Keragaman genetik genus ubi-ubian di Indonesia cukup kaya dan masyarakat mengenalnya sejak dahulu kala. Spesies uwi sendiri masih dibudidayakan secara kecil-kecilan atau sambilan di beberapa daerah seperti Jawa Tengah, Jawa Timur, Kalimantan Selatan, Sulawesi Tenggara dan Maluku. Di berbagai daerah tanaman genus ubi-ubian merupakan tanaman liar atau ditanam secara tidak konsisten.
Pemanfaatan umbi uwi di Indonesia masih terbatas, belum tercatat adanya pengembangan produk berbahan uwi melalui penepungan. Di negara tetangga Pilipina, uwi ungu sangat populer sebagai bahan pembuatan selai, cake, es krim, dan kue-kue tradisional. Di Afrika uwi sudah meningkat menjadi tanaman industri penepungan untuk berbagai makanan olahan
Pemanfaatan uwi untuk lebih memperkaya diversifikasi pangan dan pilihan makanan sehat di Indonesia cukup terbuka. Tepung uwi dapat dikombinasi dengan tepung lain untuk pembuatan banyak ragam makanan olahan modern seperti cake, flakes, muffin, mie, bihun, kue kering, roti dengan aroma dan ras khas uwi, sekaligus bersifat pangan fungsional. Budidaya tanaman uwi juga relatif mudah, tidak memerlukan perawatan khusus.

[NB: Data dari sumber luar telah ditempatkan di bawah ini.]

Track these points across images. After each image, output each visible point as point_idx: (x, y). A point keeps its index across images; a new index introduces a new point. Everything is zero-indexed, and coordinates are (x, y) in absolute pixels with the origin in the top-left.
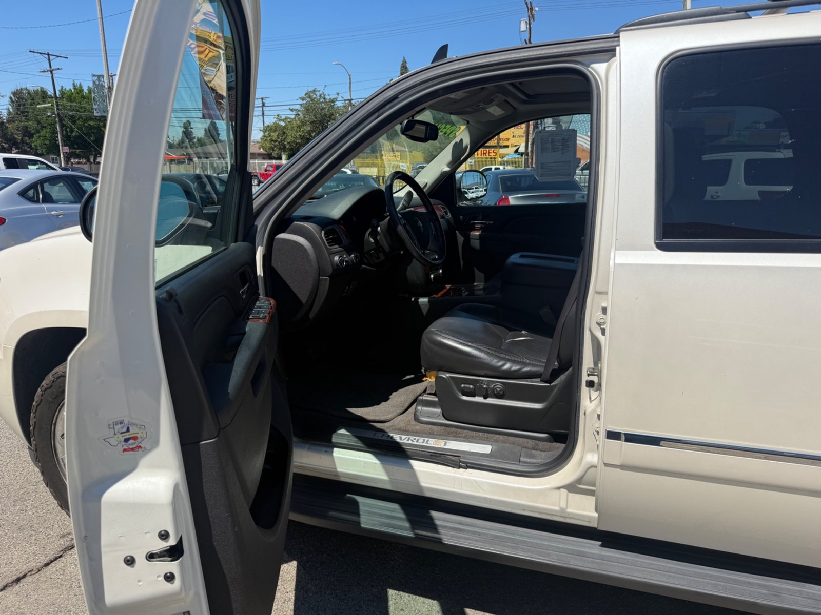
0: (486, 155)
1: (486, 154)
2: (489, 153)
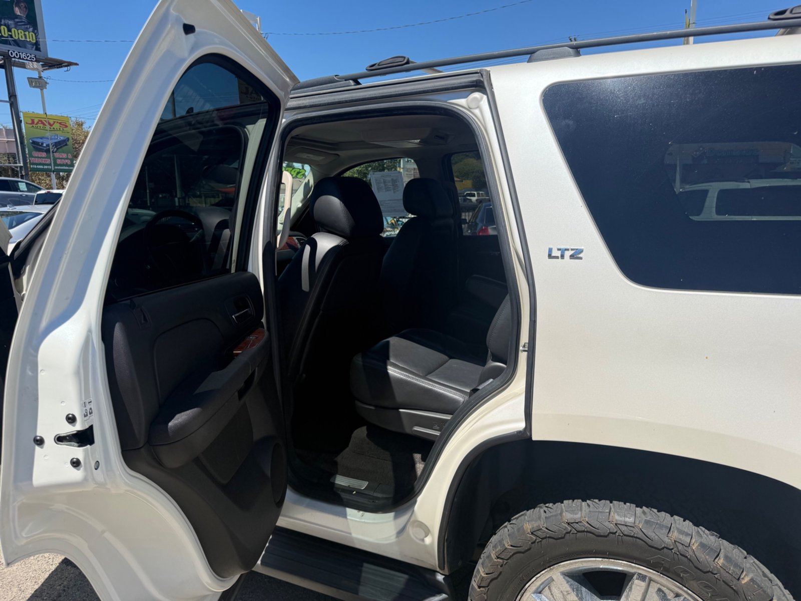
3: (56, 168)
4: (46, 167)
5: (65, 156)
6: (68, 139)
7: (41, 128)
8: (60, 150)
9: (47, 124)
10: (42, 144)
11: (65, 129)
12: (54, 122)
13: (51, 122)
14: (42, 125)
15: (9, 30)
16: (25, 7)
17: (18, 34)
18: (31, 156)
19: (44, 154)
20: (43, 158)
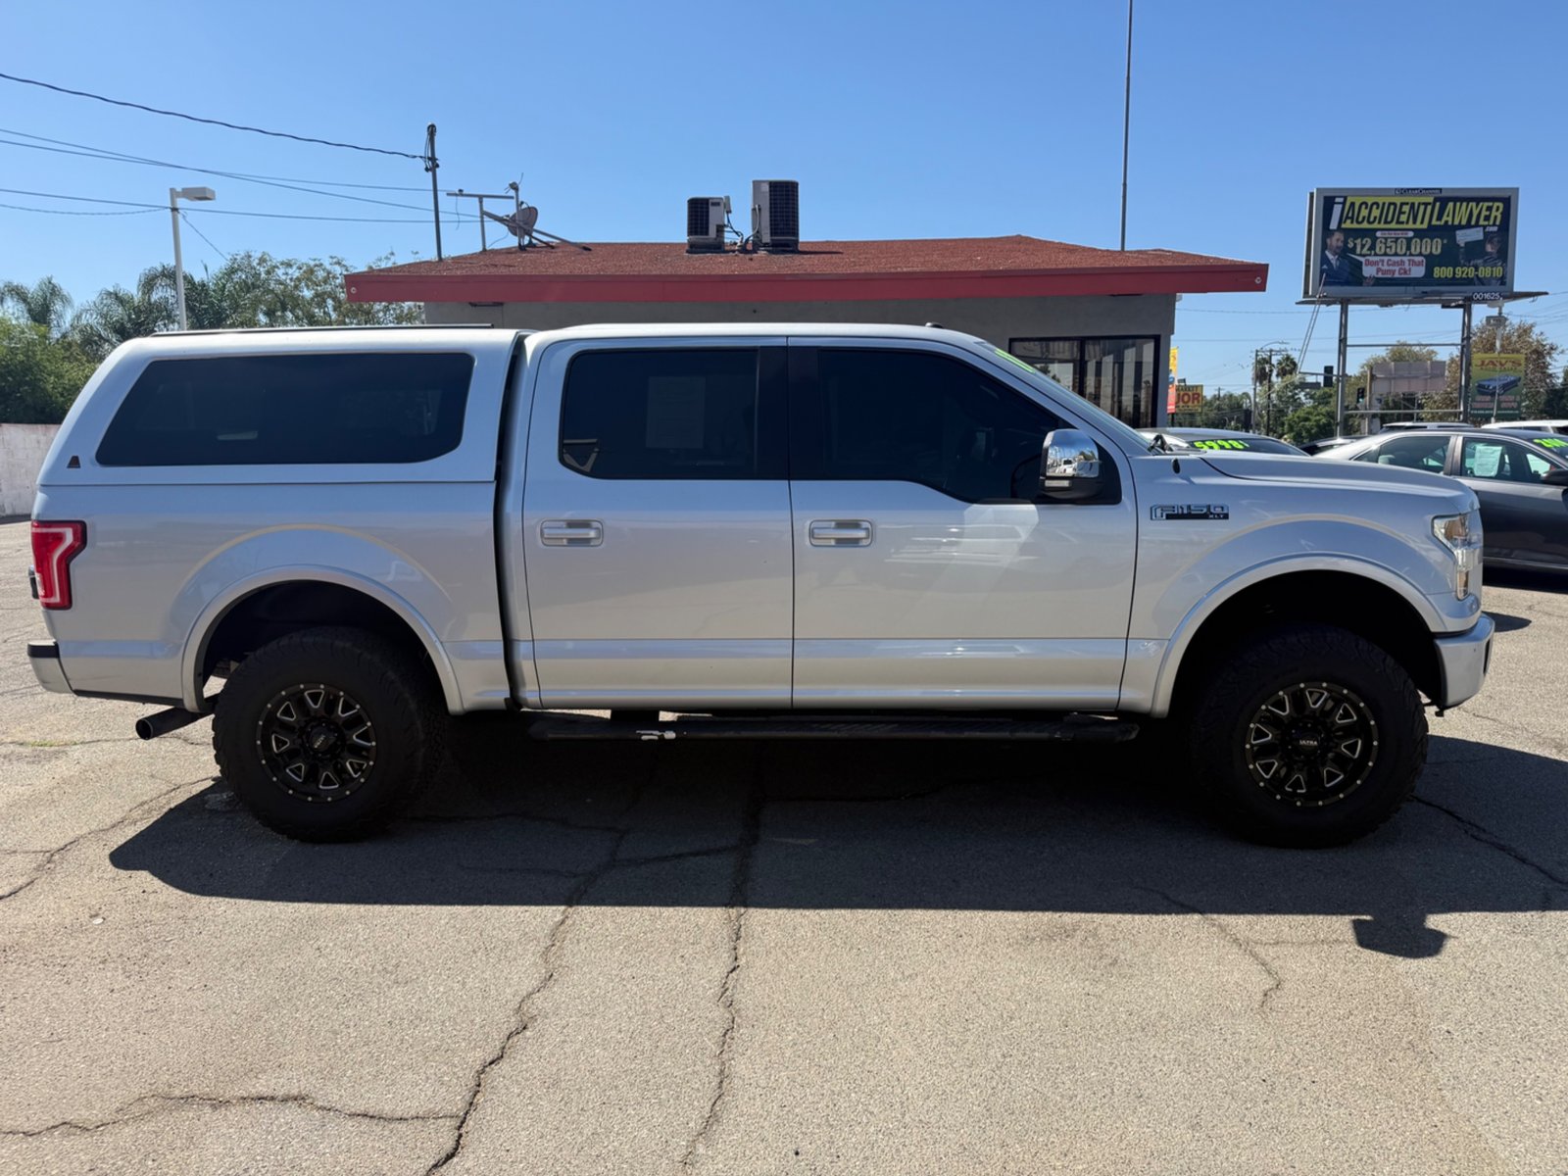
3: (1499, 412)
4: (1487, 412)
5: (1512, 398)
6: (1520, 379)
8: (1509, 392)
9: (1498, 364)
15: (1477, 270)
16: (1498, 242)
17: (1485, 272)
18: (1473, 401)
19: (1488, 398)
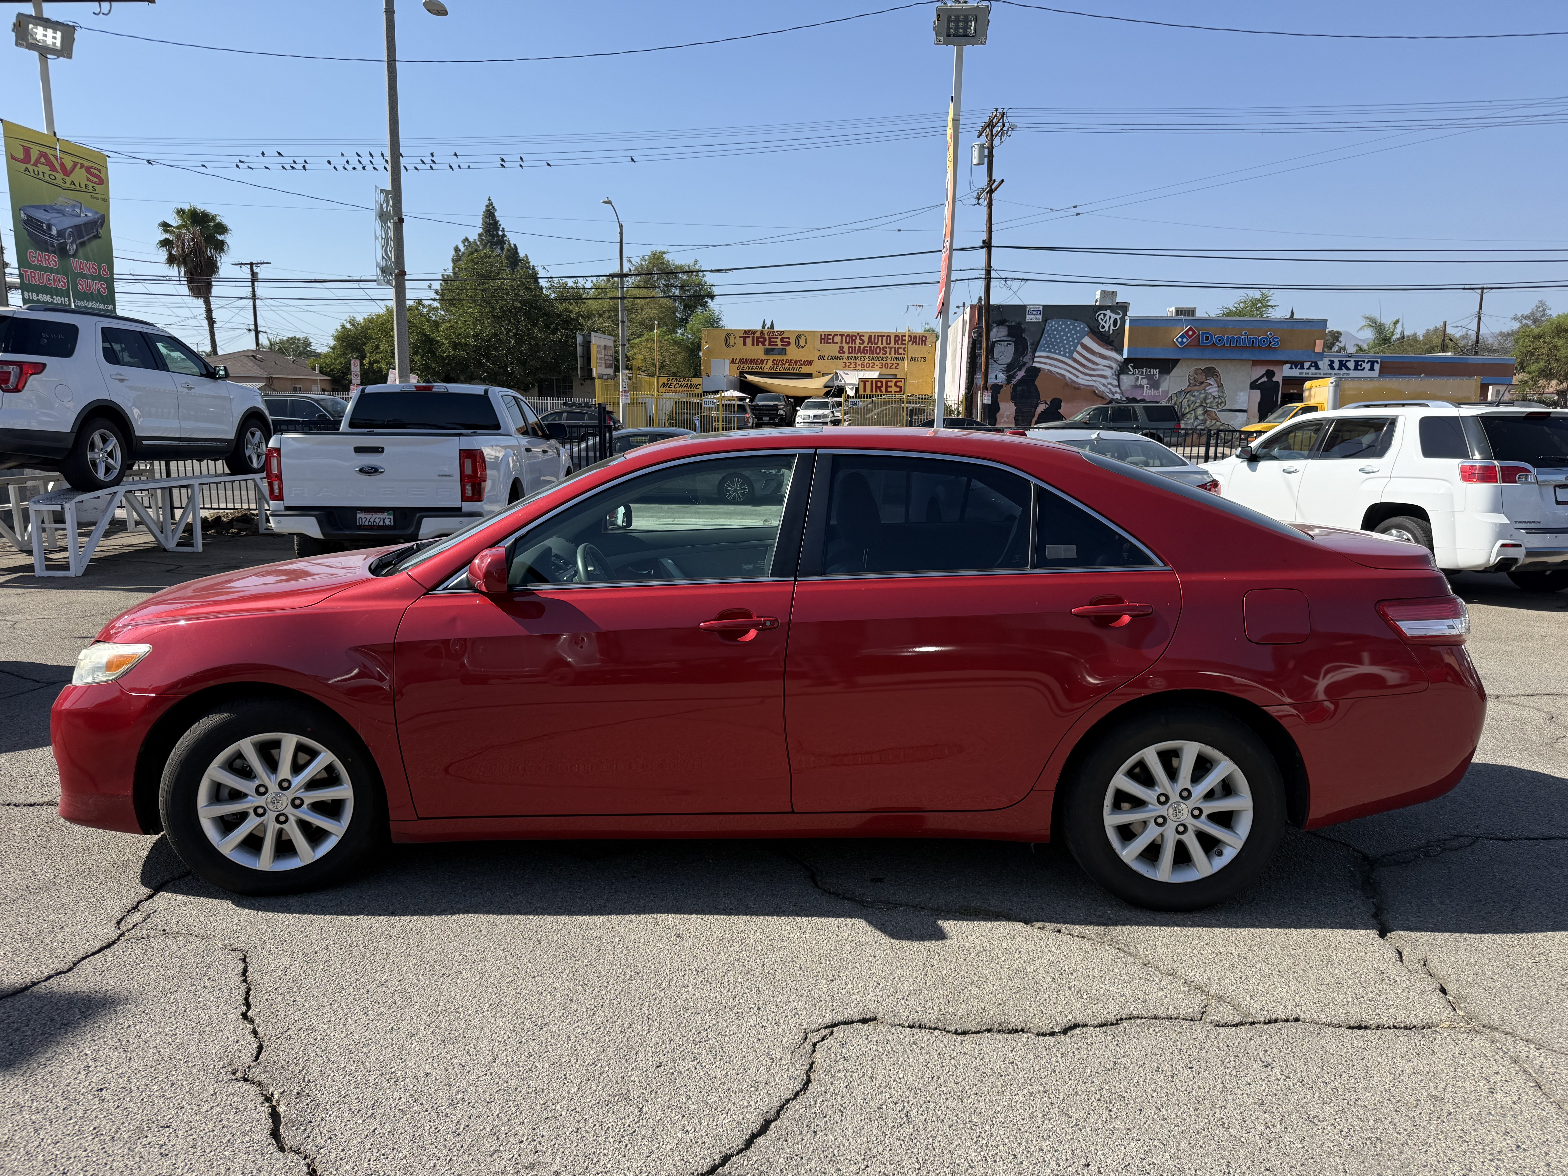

Diakui bahwa masa dormansi umbi uwi cukup lama, tetapi untuk penyediaan bibit sudah ada teknik yang dapat mempersingkat masa dormansi menjadi satu bulan. Diperlukan pula perbaikan genetik terhadap uwi agar memiliki bentuk umbi seragam dan kandungan nutrisi yang baik untuk mempermudah proses pengolahan.